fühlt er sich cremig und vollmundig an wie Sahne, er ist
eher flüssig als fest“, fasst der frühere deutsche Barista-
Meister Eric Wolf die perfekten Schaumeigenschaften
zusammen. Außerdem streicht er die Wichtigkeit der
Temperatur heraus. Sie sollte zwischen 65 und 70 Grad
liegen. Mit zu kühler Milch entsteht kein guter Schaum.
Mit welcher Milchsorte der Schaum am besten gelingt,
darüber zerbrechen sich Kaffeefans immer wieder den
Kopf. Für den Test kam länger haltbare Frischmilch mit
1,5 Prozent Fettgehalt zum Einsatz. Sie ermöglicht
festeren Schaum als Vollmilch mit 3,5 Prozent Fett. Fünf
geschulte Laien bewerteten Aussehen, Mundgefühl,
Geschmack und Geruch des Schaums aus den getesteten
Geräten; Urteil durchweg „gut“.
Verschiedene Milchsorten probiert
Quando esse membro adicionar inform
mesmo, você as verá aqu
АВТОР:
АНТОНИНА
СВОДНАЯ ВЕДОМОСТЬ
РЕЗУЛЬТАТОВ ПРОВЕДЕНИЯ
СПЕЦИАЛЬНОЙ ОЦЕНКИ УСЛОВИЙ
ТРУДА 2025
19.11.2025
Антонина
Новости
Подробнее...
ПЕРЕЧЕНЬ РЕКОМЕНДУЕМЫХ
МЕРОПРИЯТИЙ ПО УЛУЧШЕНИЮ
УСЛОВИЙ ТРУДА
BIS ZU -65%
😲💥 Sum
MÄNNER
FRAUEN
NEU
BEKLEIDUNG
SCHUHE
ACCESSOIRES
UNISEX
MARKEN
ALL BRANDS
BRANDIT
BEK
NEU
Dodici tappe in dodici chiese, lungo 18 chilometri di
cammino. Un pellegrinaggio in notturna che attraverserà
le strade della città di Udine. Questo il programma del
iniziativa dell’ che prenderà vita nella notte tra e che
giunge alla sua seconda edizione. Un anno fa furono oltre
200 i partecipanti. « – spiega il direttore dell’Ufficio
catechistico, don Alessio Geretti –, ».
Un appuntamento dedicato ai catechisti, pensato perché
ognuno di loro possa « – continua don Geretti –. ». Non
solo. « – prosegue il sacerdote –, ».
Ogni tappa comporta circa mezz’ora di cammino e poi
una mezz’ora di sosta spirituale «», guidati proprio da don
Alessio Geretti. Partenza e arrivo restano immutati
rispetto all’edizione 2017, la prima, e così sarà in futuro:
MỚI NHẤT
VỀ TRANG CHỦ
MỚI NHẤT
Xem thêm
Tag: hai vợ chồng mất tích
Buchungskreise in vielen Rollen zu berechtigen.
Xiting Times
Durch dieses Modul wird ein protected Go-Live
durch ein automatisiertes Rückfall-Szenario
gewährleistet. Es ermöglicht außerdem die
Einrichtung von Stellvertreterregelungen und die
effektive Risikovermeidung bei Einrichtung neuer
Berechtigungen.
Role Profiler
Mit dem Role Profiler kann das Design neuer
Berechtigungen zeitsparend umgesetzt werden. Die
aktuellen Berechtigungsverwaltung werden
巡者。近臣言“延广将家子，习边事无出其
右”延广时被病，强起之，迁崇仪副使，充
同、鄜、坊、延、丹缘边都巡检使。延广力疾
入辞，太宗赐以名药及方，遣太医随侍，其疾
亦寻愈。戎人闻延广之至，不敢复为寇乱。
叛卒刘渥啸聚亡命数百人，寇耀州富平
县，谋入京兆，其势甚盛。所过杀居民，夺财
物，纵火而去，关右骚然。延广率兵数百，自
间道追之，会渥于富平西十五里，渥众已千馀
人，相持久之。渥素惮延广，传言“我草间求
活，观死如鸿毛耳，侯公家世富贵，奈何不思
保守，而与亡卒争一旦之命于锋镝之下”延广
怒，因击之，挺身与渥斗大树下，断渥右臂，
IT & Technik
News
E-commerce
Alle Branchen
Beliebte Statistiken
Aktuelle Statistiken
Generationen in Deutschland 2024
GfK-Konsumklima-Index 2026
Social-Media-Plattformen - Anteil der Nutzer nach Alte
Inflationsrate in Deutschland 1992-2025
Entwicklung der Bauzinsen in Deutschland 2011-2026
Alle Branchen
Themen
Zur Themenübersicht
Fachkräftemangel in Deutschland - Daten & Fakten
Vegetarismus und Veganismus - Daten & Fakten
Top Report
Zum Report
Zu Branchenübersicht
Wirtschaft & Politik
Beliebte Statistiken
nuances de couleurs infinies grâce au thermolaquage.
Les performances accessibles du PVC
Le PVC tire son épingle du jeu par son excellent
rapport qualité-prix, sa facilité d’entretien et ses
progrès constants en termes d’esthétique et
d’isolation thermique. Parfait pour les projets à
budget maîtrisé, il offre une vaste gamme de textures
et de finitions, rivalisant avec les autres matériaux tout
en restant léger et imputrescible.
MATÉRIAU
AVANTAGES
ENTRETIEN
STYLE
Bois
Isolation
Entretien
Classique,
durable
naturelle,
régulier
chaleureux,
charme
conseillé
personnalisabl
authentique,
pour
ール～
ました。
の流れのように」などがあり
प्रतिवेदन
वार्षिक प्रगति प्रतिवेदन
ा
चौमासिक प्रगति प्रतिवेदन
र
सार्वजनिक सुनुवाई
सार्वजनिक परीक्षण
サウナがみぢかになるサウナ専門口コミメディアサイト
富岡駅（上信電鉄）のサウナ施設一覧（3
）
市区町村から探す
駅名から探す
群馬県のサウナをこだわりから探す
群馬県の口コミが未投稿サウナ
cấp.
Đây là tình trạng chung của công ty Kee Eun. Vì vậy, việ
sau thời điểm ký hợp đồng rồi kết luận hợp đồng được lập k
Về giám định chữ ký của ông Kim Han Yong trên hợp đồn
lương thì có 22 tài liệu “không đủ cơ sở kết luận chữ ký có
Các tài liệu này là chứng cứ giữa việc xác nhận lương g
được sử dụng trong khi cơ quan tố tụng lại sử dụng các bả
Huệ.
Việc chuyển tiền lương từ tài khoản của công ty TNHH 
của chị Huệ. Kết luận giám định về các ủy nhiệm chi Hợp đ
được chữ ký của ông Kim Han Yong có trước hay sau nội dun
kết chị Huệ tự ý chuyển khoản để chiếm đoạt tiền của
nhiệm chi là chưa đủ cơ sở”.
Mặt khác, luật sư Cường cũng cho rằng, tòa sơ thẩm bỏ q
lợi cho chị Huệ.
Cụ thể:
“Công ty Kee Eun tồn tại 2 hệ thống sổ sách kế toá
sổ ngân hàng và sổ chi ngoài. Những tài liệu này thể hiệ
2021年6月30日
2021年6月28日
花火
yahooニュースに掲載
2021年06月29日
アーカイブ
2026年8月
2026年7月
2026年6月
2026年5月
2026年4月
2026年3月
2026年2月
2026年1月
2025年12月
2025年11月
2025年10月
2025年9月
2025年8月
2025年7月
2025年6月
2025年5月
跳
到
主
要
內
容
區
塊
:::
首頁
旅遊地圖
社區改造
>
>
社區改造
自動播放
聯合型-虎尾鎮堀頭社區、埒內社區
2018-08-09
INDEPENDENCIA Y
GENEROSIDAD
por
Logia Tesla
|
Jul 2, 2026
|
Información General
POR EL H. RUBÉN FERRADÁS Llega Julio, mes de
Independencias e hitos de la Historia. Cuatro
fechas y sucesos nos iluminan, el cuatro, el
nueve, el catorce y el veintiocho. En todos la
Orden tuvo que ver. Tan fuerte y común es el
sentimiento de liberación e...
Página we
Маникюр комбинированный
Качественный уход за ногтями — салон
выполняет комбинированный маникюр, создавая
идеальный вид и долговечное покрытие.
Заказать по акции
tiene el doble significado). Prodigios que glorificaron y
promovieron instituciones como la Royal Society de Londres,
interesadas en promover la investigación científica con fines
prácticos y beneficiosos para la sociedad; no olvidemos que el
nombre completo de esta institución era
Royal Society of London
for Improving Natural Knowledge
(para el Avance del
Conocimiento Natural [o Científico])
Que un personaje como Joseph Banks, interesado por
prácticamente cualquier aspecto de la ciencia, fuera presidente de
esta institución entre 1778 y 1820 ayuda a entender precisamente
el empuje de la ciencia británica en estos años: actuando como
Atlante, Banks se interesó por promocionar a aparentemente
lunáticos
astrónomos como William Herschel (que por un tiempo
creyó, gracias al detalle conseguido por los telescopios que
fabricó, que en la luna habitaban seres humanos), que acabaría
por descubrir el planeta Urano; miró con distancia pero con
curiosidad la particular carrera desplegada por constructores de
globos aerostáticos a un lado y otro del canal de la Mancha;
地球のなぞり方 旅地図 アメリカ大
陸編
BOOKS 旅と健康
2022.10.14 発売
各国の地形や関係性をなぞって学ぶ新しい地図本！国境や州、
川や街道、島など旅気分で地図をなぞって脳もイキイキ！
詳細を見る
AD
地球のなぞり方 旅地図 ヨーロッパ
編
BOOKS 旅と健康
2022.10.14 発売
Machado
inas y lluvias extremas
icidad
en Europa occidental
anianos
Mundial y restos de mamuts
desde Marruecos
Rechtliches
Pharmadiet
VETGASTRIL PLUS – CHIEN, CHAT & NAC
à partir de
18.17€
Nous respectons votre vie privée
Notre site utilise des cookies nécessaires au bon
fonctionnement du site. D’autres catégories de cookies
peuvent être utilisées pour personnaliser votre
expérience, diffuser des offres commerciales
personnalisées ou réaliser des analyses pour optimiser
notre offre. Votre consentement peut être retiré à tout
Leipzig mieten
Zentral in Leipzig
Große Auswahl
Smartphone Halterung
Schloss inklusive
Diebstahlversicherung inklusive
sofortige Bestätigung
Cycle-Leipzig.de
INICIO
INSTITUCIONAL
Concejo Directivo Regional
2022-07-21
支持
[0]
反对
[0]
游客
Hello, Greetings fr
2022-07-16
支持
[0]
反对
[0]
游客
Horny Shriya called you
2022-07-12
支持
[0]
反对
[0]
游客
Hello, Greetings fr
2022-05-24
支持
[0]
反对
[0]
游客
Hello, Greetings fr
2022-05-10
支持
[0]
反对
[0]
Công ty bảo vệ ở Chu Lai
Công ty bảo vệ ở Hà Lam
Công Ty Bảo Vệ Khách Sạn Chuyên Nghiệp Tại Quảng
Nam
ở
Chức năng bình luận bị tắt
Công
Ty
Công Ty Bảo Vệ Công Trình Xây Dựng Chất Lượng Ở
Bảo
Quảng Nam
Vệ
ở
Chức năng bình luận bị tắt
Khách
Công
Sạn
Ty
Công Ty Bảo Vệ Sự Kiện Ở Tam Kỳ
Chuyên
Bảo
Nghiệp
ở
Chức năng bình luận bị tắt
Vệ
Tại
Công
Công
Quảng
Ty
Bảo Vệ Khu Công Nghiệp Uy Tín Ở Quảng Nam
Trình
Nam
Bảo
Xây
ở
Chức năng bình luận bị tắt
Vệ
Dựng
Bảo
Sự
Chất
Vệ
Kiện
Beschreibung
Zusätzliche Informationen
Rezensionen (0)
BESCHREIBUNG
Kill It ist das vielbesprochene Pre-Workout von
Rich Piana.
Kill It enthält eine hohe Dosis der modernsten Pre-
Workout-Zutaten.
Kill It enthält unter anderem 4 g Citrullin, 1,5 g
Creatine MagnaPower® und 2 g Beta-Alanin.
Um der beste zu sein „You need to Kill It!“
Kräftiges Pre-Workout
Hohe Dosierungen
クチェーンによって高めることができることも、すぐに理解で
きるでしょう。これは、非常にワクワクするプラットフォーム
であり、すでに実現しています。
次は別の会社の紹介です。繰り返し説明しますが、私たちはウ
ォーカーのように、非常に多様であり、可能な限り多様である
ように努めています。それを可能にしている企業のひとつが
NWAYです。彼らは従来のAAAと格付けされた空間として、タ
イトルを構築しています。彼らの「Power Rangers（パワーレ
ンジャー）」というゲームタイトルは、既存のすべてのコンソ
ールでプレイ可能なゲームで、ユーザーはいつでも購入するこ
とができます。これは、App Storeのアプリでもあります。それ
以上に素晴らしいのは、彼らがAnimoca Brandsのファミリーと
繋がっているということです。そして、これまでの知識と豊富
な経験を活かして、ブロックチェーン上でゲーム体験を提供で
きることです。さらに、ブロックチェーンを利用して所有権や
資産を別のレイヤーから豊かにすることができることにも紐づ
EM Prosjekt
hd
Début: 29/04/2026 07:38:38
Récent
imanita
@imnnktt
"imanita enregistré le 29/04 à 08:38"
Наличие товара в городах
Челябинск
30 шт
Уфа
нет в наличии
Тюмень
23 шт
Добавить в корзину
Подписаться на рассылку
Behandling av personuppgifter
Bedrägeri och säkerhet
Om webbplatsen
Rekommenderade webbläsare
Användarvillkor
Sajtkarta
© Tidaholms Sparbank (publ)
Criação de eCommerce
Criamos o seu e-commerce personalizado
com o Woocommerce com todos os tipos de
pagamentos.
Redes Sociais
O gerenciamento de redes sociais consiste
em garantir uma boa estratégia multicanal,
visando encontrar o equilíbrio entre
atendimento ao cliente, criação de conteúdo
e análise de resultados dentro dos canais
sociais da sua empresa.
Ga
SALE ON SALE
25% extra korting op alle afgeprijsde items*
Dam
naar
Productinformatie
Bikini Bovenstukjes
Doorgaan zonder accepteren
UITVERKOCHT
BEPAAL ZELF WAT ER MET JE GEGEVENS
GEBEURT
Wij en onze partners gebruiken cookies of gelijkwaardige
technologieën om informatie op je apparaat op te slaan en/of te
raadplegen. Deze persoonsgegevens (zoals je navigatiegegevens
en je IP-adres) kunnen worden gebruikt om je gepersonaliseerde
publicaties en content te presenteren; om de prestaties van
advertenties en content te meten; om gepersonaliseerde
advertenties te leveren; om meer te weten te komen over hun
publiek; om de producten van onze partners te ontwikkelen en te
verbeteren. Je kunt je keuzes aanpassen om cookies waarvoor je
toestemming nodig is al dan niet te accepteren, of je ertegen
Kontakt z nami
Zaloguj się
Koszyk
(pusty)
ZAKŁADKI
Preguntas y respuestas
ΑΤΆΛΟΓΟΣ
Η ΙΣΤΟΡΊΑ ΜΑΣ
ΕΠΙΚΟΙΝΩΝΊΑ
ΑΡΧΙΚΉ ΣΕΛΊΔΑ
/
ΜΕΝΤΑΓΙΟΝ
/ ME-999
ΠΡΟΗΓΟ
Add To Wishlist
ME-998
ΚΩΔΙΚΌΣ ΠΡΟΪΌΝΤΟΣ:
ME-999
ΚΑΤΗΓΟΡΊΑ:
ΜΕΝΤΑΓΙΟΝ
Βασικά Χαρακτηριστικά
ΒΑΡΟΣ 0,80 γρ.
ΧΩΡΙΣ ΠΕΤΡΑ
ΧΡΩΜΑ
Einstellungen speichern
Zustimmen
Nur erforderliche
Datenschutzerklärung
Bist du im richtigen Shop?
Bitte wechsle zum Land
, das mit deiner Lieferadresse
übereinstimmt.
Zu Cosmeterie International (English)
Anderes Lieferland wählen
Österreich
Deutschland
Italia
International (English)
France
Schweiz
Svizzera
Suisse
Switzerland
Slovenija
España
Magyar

================================

REQUIRED WORK>
Return, word for word, the lines from the very first one above through the line containing "СПЕЦИАЛЬНОЙ ОЦЕНКИ УСЛОВИЙ", including both of those lines.

ANSWER SECTION>
fühlt er sich cremig und vollmundig an wie Sahne, er ist
eher flüssig als fest“, fasst der frühere deutsche Barista-
Meister Eric Wolf die perfekten Schaumeigenschaften
zusammen. Außerdem streicht er die Wichtigkeit der
Temperatur heraus. Sie sollte zwischen 65 und 70 Grad
liegen. Mit zu kühler Milch entsteht kein guter Schaum.
Mit welcher Milchsorte der Schaum am besten gelingt,
darüber zerbrechen sich Kaffeefans immer wieder den
Kopf. Für den Test kam länger haltbare Frischmilch mit
1,5 Prozent Fettgehalt zum Einsatz. Sie ermöglicht
festeren Schaum als Vollmilch mit 3,5 Prozent Fett. Fünf
geschulte Laien bewerteten Aussehen, Mundgefühl,
Geschmack und Geruch des Schaums aus den getesteten
Geräten; Urteil durchweg „gut“.
Verschiedene Milchsorten probiert
Quando esse membro adicionar inform
mesmo, você as verá aqu
АВТОР:
АНТОНИНА
СВОДНАЯ ВЕДОМОСТЬ
РЕЗУЛЬТАТОВ ПРОВЕДЕНИЯ
СПЕЦИАЛЬНОЙ ОЦЕНКИ УСЛОВИЙ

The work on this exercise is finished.